Property Based Testing with Regular Expressions

python
testing
Published

July 2, 2021

Property based testing is a really useful technique where you state a property about your code and then verify it with random data. The difficulty is generating good random data that will thoroughly exercise your code. For text data you can do this by generating text, in particular with regular expressions.

While you could easily do this with hypothesis from_regex strategy you could roll your own with Hypothesis and the library rstr as follows:

from hypothesis.strategies import composite, randoms
from rstr import Rstr

@composite
def text_from_regex(draw, regexp):
    random = draw(randoms())
    return Rstr(random).xeger(regexp)

I came up with this when I had a tricky regex to try to parse salary expressions from strings.
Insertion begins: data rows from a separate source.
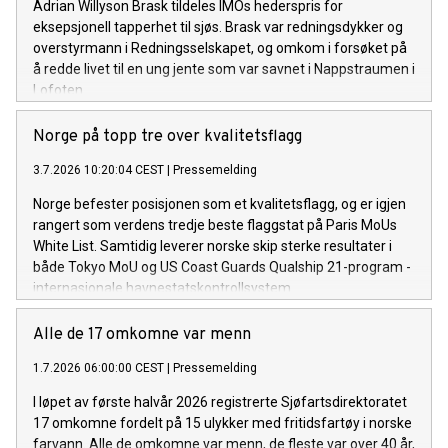
Adrian Willyson Brask tildeles IMOs hederspris for
eksepsjonell tapperhet til sjøs. Brask var redningsdykker og
overstyrmann i Redningsselskapet, og omkom i forsøket på
å redde livet til en ung jente som var savnet i Nappstraumen i
Lofoten.
Norge på topp tre over kvalitetsflagg
3.7.2026 10:20:04 CEST
|
Pressemelding
Norge befester posisjonen som et kvalitetsflagg, og er igjen
rangert som verdens tredje beste flaggstat på Paris MoUs
White List. Samtidig leverer norske skip sterke resultater i
både Tokyo MoU og US Coast Guards Qualship 21-program -
internasjonale havnestatskontrollsystem.
Alle de 17 omkomne var menn
1.7.2026 06:00:00 CEST
|
Pressemelding
I løpet av første halvår 2026 registrerte Sjøfartsdirektoratet
17 omkomne fordelt på 15 ulykker med fritidsfartøy i norske
farvann. Alle de omkomne var menn, de fleste var over 40 år,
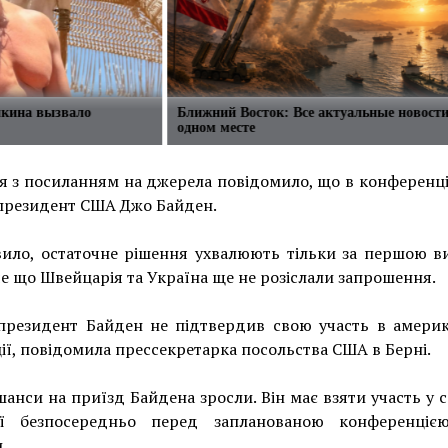
лкина вызвало
Ближний Восток: Все актуальные новости
одном месте
 з посиланням на джерела повідомило, що в конференці
 президент США Джо Байден.
вило, остаточне рішення ухвалюють тільки за першою в
е що Швейцарія та Україна ще не розіслали запрошення.
 президент Байден не підтвердив свою участь в америк
ії, повідомила прессекретарка посольства США в Берні.
анси на приїзд Байдена зросли. Він має взяти участь у с
ії безпосередньо перед запланованою конференці
.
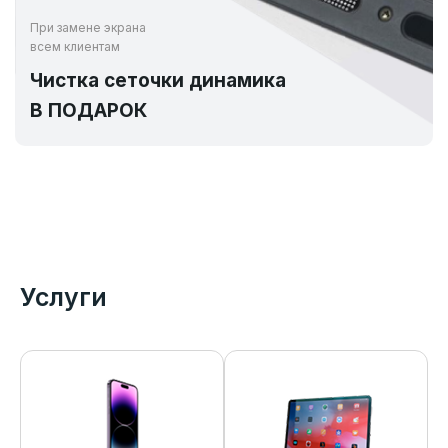
При замене экрана
всем клиентам
Чистка сеточки динамика
В ПОДАРОК
Услуги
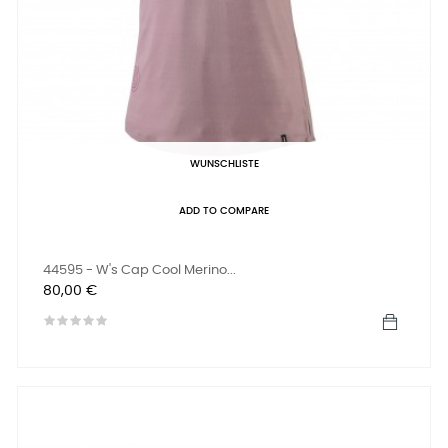
WUNSCHLISTE
ADD TO COMPARE
44595 - W's Cap Cool Merino...
Preis
80,00 €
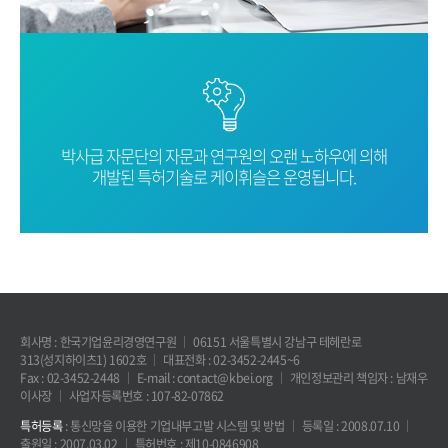
박사급 자문단의 자문과 연구원의 오랜
노하우에 의해
개발된 특허기술로
케이휘슬은 운영됩니다.
회사명 : 한국기업윤리경영연구원
06151 서울특별시 강남구 테헤란로
313(성지하이츠1) 1602호
대표전화 : 02-3452-2445~6
Fax : 02-3452-2448
E-mail : contact@kbei.org
개인정보관리 책임자 : 남재우
이사장
사업자등록번호 : 107-82-07862
특허등록
: 통신망을 이용한 기업내부고발 시스템 및 방법
등록일 : 2008.07.10
출원일 : 2007.03.02
특허번호 : 제10-0846908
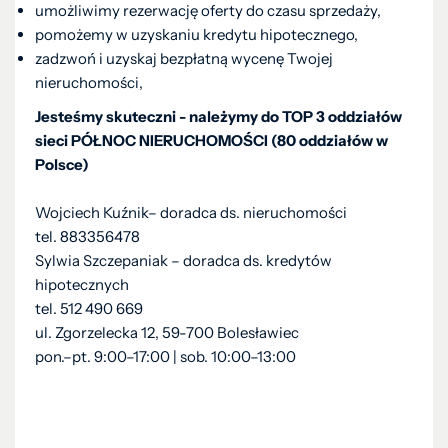
umożliwimy rezerwację oferty do czasu sprzedaży,
pomożemy w uzyskaniu kredytu hipotecznego,
zadzwoń i uzyskaj bezpłatną wycenę Twojej
nieruchomości,
Jesteśmy skuteczni - należymy do TOP 3 oddziałów
sieci PÓŁNOC NIERUCHOMOŚCI (80 oddziałów w
Polsce)
Wojciech Kuźnik– doradca ds. nieruchomości
tel. 883356478
Sylwia Szczepaniak – doradca ds. kredytów
hipotecznych
tel. 512 490 669
ul. Zgorzelecka 12, 59-700 Bolesławiec
pon.–pt. 9:00–17:00 | sob. 10:00–13:00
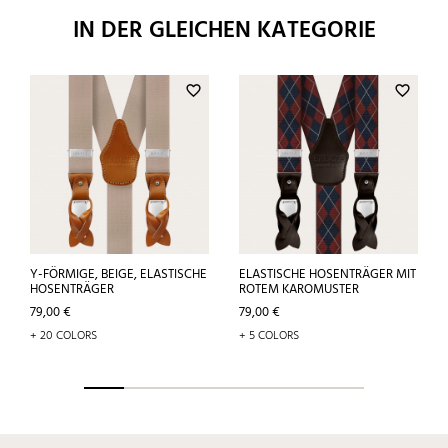
IN DER GLEICHEN KATEGORIE
favorite_border
favorite_border
Y-FÖRMIGE, BEIGE, ELASTISCHE
ELASTISCHE HOSENTRÄGER MIT
HOSENTRÄGER
ROTEM KAROMUSTER
Preis
Preis
79,00 €
79,00 €
+ 20 COLORS
+ 5 COLORS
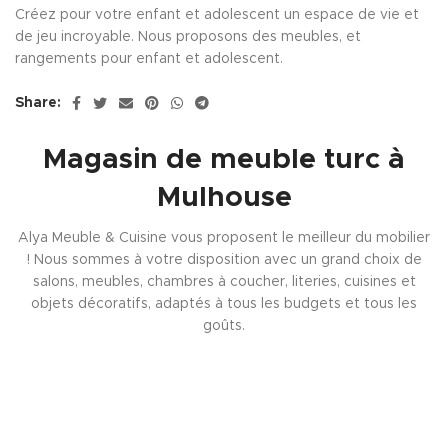
Créez pour votre enfant et adolescent un espace de vie et
de jeu incroyable. Nous proposons des meubles, et
rangements pour enfant et adolescent.
Share:
Magasin de meuble turc à
Mulhouse
Alya Meuble & Cuisine vous proposent le meilleur du mobilier
! Nous sommes à votre disposition avec un grand choix de
salons, meubles, chambres à coucher, literies, cuisines et
objets décoratifs, adaptés à tous les budgets et tous les
goûts.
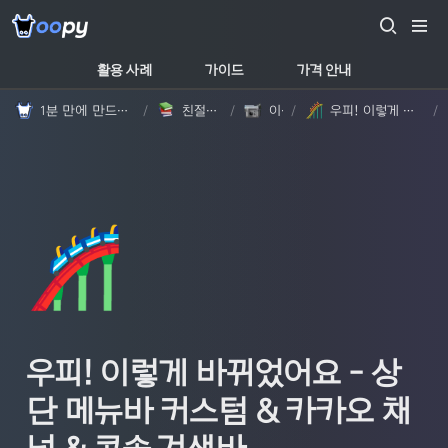
활용 사례
가이드
가격 안내
1분 만에 만드는 노션 웹사이트, 우피!
/
친절한 가이드
/
이야기
/
우피! 이렇게 바뀌었어요 - 상단 메뉴바 커스텀 & 카카오 채널 & 콘솔 검색바
/
🎢
우피! 이렇게 바뀌었어요 - 상
단 메뉴바 커스텀 & 카카오 채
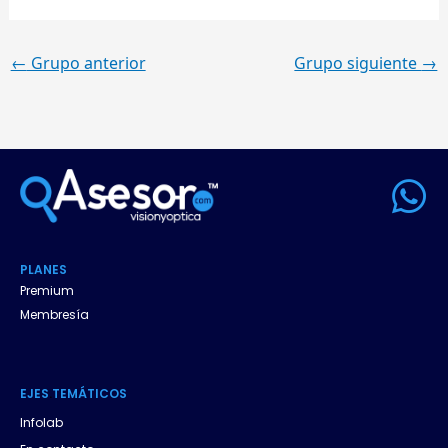
←
Grupo anterior
Grupo siguiente
→
W
h
a
PLANES
t
Premium
Membresía
s
a
EJES
.
TEMÁTICOS
p
Infolab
I found a particular case where the regex returned something that wasn’t a number and raised an error when it tried to get a float.

The first thing I tried was to generate random text to reproduce the error:

from hypothesis import given, strategies as st

@given(text())
def test_extract_salary_types(text):
    salary_range = extract_salary(text)

But it couldn’t reproduce the error, even after tens of thousands of test cases because it wasn’t generating the right kind of text. I also tried Crosshair to find a failing case but it also failed to (maybe because it’s hard to parse the regex).

Then I realised the regex I was using to parse would be a good hint on the kinds of things to try. I found two libraries that can generate text from regex rstr and exrex, and the former seemed easier to plug into Hypothesis (but exrex looks interesting because it can generate cases in increasing complexity, which would be good for shrinking).

As part of my expression I had a blacklist of things I tried to exclude from the regular expression (BLACKLIST_RE) and so tried this:

@given(text_from_regex(regexp=rf"([\$£€\d\w\s-]|{BLACKLIST_RE})*"))
def test_extract_salary_types(text):
    salary_range = extract_salary(text)

This immediately came up with a counterexample 0a0m.

This seems to be an interesting way to generate targeted examples to test your code against. You could take this even further by generating text from a grammar using the Hypothesis Lark extension. In another direction you could use a language model trained on examples of your data, such as an n-gram language model, Hidden Markov Models or deep language models like BERT, ULMFiT or ELMO (and this is close to the ideas in checklist and textattack).